Our brains are machines for language, and since words are the gears of that language, it makes sense that humans should jam their fingers into them with all the clumsy irrationality we bring to everything else. Riggle could utter all the "fucks" and "shits" he liked in Rockefeller Chapel. Paula Deen couldn't admit to having used a certain racial epithet in the past—ironically—not because it's obscene, but because it's racial, race being the third rail of American life. Not because we care so much about race but, ironically, because we don't. Her blunder rudely called attention to the big problem we prefer to ignore. Besides, Deen wasn't hounded out of her livelihood by black outrage but by corporate cowardice. Wal-Mart might not be able to cure its own institutional racism, but it sure can fire Paula Deen, as if you need moral purity to force feed sticks of butter down the throat of an ever-fatter nation.
The whole exaggerated reaction is transference, the outrage that should be put on real problems but isn't, because they're too real, too unmanageable. Society shrugs as black children are gunned down almost daily on the South and West sides of Chicago. Entire communities fester in dysfunction and ruin. But we get into a lather over an offensive word.
That too is expected. Riggle explained how obscenity is bound up in the body's limbic system, hardwired into the left side of the brain.
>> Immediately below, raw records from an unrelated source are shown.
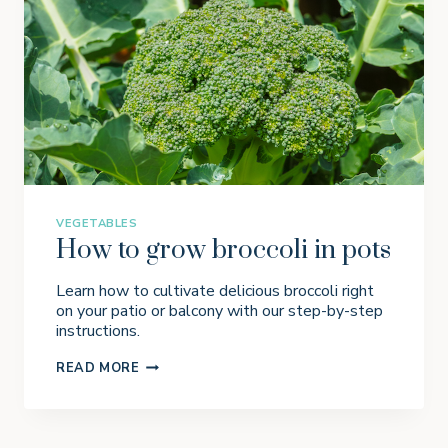
R
G
A
R
D
E
N
P
L
A
N
N
E
R
VEGETABLES
How to grow broccoli in pots
Learn how to cultivate delicious broccoli right
on your patio or balcony with our step-by-step
instructions.
H
READ MORE
O
W
T
O
G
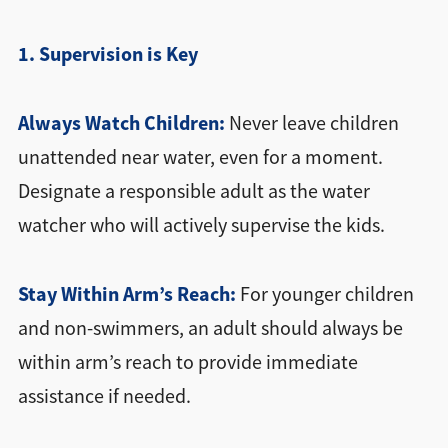
1. Supervision is Key
Always Watch Children:
Never leave children
unattended near water, even for a moment.
Designate a responsible adult as the water
watcher who will actively supervise the kids.
Stay Within Arm’s Reach:
For younger children
and non-swimmers, an adult should always be
within arm’s reach to provide immediate
assistance if needed.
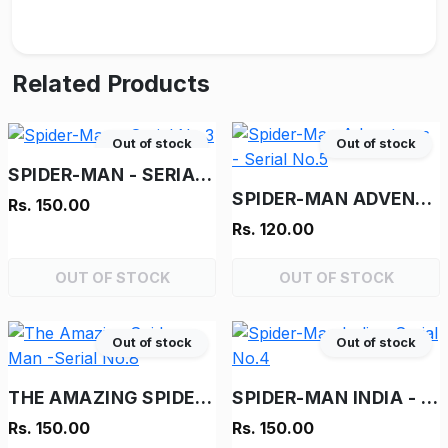
Related Products
Out of stock
Out of stock
SPIDER-MAN - SERIAL NO.3
SPIDER-MAN ADVENTURES - SERIAL NO.5
Rs. 150.00
Rs. 120.00
OUT OF STOCK
OUT OF STOCK
Out of stock
Out of stock
THE AMAZING SPIDER-MAN -SERIAL NO.8
SPIDER-MAN INDIA - SERIAL NO.4
Rs. 150.00
Rs. 150.00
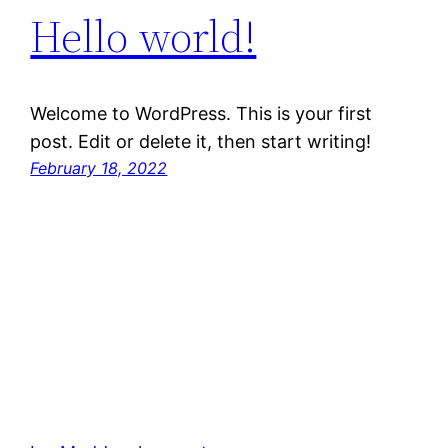
Hello world!
Welcome to WordPress. This is your first
post. Edit or delete it, then start writing!
February 18, 2022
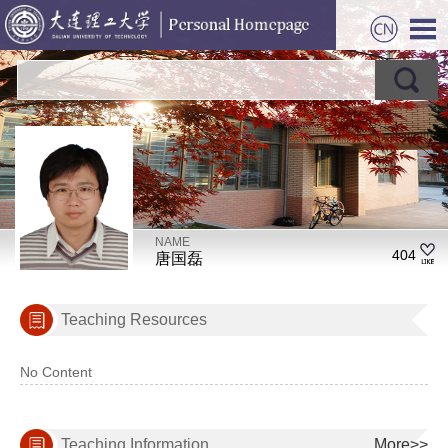
NAME
404
唐国磊
Teaching Resources
No Content
Teaching Information
More>>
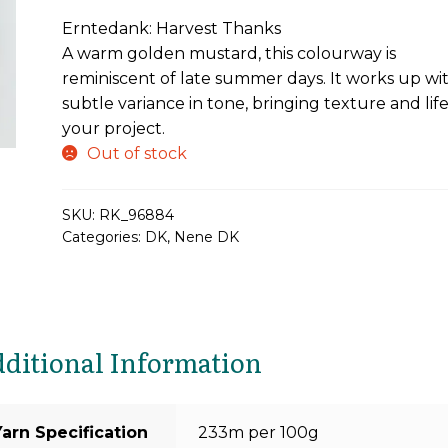
price
price
Erntedank: Harvest Thanks
was:
is:
A warm golden mustard, this colourway is
£21.90.
£16.43.
reminiscent of late summer days. It works up wi
subtle variance in tone, bringing texture and life
your project.
Out of stock
SKU:
RK_96884
Categories:
DK
,
Nene DK
ditional Information
Yarn Specification
233m per 100g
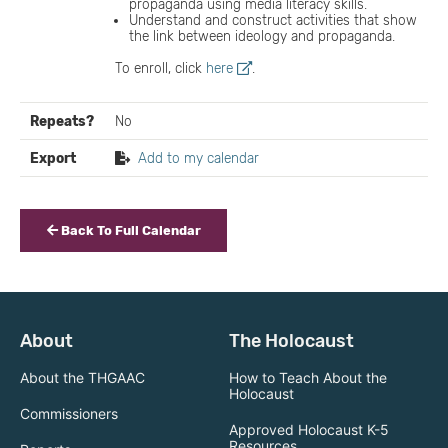
propaganda using media literacy skills.
Understand and construct activities that show
the link between ideology and propaganda.
To enroll, click
here
.
Repeats?
No
Export
Add to my calendar
Back To Full Calendar
About
The Holocaust
About the THGAAC
How to Teach About the
Holocaust
Commissioners
Approved Holocaust K-5
Resources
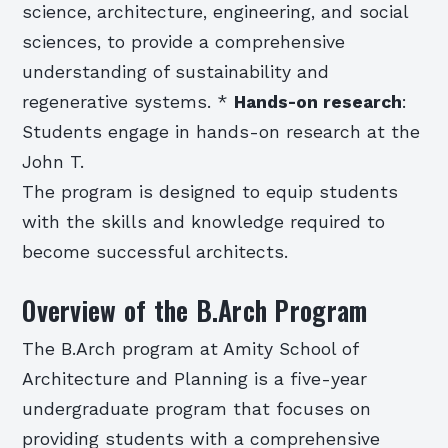
science, architecture, engineering, and social
sciences, to provide a comprehensive
understanding of sustainability and
regenerative systems. *
Hands-on research
:
Students engage in hands-on research at the
John T.
The program is designed to equip students
with the skills and knowledge required to
become successful architects.
Overview of the B.Arch Program
The B.Arch program at Amity School of
Architecture and Planning is a five-year
undergraduate program that focuses on
providing students with a comprehensive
"Entire phrases are stored, like motive action, like kicking or punching," said Riggle. "We are built to swear, literally."
People who have had massive strokes and can't otherwise speak, he said, can still rattle off strings of obscenities, almost as a physical reflex. Our minds can be dying, but they can still cuss. Or react to cussing, which must involve a similar automatic response. We just can't stop ourselves.